Trabalhava com seu pai, de quem havia
aprendido a arte. Tornou-se conhecida não apenas por sua habilidade em ação, mas
por sua inconfundível presença vestindo aquela roupa justa de tigrinha, deixando
exteriorizar sua silhueta magnífica. Este circo apresentava ainda o mui famoso
comediante Pipoca, o Marcelo, que sabia muito bem conduzir os quadros cômicos, principalmente
quando pedia a concorrência de 3 ou 4 participantes da plateia. Não era o palhaço
do circo, mas o indivíduo mais espirituoso e engraçado que levantava a
multidão.
Em meados de 2003, este circo levantou
suas lonas e fechou as portas. Foi uma falência que ninguém ficou sabendo com
antecedência, mas de uma hora para outra todos estavam desempregados. Os
animais foram vendidos ou doados aos zoológicos, os artistas começaram a se
virar, mudando de profissão ou procurando emprego em outros circos do país. Alguns
foram para o Le Circle Amar, no Maranhão, outros para o circo Spacial em São
Paulo, outros mais para o circo Estorial em Goiânia, e também para o circo Stankowich, incluindo
Tigrana e um pouco mais tarde, o comediante Pipoca.

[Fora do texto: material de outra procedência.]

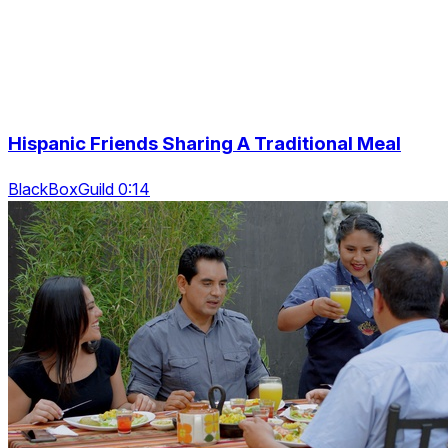
Hispanic Friends Sharing A Traditional Meal
BlackBoxGuild 0:14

Tigrana e Pipoca sempre tiveram muita
amizade e um amor escondido, principalmente por parte dele, que secretamente a
amava, mas sem ser correspondido. Ele a
havia beijado duas ou três vezes, mas não houve continuidade. Ele achava que
era por causa de seu pai, que queria que ela arranjasse algo melhor, fora do circo
ou círculo.
Já com 32 anos, ela veio trabalhar no
Rio, onde Marcelo – o Pipoca - contente previu a possibilidade de um acerto.
Como o circo viajava muito, todos os
artistas tinham suas acomodações, camarins, em Vans ou tendas bem feitas, dentro
da área do circo. A vida lá dentro era muito corrida e todos, tinham muitos
afazeres ao lado do treinamento diário.
Marcelo
ficou em um local distante de Maria dos Anjos, que era o nome de Tigrana. Só
podia vê-la quando estava treinando com os animais selvagens. Via sua coragem e
cada vez, a queria mais. Eram ainda, apenas bons amigos.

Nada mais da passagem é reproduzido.